- [SUPPLIED MATERIAL]
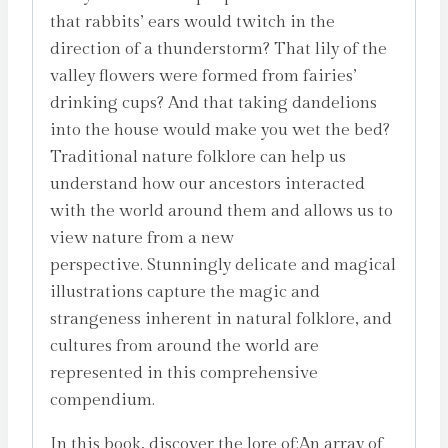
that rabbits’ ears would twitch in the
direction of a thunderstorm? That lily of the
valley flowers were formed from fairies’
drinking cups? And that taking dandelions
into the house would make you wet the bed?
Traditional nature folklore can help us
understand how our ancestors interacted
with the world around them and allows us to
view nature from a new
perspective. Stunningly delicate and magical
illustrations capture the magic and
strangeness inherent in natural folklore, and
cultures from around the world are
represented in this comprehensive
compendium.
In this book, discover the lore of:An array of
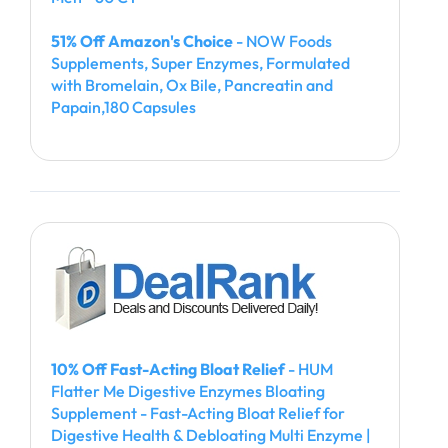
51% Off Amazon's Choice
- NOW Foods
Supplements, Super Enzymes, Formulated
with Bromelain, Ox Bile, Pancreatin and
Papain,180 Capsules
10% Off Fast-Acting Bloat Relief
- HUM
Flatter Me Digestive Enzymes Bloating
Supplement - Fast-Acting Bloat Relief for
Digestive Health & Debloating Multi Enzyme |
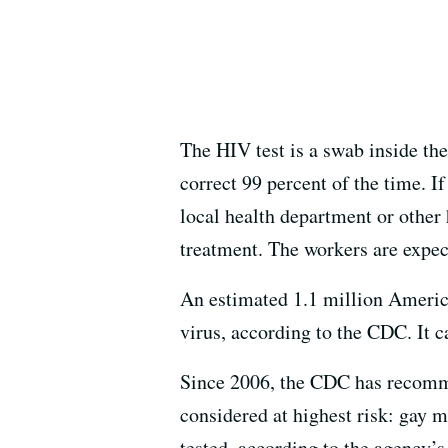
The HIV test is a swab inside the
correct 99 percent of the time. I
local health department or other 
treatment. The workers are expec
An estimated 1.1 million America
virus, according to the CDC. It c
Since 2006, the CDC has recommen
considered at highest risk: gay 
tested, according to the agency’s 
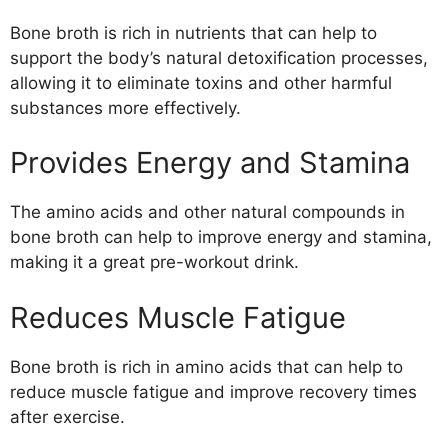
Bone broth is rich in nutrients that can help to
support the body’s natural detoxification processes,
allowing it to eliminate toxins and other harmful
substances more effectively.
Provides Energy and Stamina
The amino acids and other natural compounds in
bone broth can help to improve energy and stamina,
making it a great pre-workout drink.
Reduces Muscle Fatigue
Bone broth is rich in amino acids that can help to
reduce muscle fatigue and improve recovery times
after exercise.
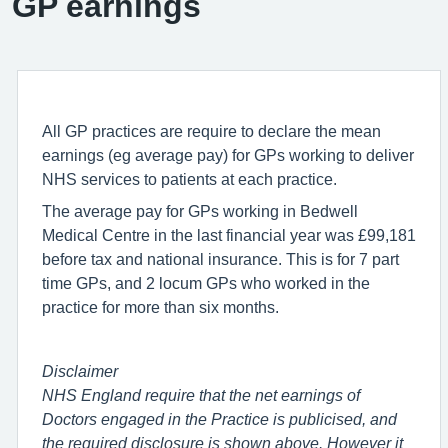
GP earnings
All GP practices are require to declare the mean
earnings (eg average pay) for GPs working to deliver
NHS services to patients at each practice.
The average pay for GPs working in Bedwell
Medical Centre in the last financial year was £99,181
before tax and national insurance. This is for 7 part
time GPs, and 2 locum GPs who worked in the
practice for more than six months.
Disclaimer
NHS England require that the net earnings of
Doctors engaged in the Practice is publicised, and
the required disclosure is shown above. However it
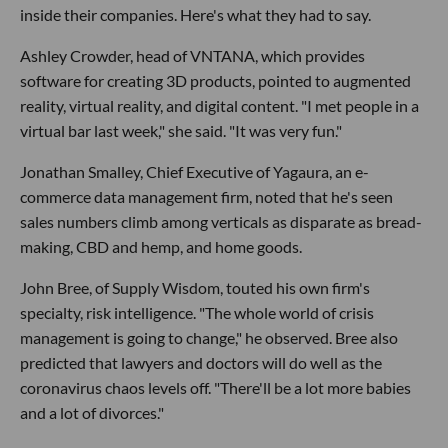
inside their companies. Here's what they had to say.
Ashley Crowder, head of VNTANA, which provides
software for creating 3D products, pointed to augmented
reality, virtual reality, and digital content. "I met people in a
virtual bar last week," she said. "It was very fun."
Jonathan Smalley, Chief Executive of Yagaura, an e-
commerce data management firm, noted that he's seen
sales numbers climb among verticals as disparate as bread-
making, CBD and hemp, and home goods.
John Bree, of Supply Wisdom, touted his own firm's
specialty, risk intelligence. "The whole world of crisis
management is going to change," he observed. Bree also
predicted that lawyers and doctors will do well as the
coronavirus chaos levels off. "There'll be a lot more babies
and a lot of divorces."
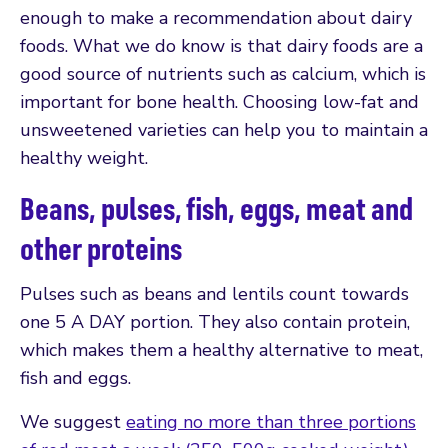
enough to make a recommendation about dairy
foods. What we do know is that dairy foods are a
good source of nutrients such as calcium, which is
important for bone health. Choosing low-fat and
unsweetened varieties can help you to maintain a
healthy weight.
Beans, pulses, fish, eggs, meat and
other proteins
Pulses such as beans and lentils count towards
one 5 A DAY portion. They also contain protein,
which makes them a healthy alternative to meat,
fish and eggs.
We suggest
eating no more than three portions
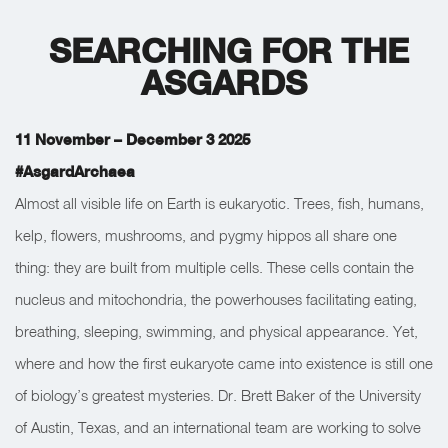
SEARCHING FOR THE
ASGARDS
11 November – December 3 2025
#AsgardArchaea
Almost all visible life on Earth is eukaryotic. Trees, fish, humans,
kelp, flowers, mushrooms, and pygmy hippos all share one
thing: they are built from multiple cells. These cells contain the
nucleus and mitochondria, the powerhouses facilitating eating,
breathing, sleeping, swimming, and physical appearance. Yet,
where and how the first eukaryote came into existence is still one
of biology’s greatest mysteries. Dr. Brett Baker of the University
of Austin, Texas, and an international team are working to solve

==

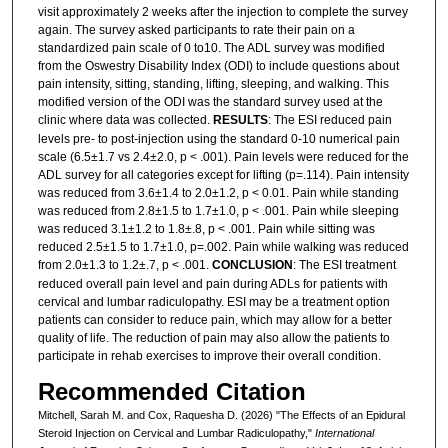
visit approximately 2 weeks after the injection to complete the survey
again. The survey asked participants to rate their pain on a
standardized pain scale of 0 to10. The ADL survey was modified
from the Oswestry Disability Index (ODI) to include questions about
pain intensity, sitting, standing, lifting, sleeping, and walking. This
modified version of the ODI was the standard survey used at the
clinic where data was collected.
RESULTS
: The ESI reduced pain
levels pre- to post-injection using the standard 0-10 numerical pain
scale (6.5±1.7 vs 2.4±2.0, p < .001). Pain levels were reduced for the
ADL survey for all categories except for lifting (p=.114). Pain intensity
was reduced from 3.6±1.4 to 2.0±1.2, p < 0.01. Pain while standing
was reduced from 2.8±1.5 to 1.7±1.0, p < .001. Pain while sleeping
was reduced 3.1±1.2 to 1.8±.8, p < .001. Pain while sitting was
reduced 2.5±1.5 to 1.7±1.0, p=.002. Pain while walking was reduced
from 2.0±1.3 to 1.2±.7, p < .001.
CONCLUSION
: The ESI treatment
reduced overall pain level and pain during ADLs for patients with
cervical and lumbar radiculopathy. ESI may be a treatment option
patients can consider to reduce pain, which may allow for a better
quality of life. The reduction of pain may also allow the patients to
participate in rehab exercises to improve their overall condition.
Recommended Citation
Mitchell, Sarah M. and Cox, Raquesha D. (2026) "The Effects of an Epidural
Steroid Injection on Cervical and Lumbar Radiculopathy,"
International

- [WHAT THE TASK REQUIRES]
Each line of the records that holds the word "life" should be copied out.

- [RESULT FOR THIS EXERCISE]
Almost all visible life on Earth is eukaryotic. Trees, fish, humans,
quality of life. The reduction of pain may also allow the patients to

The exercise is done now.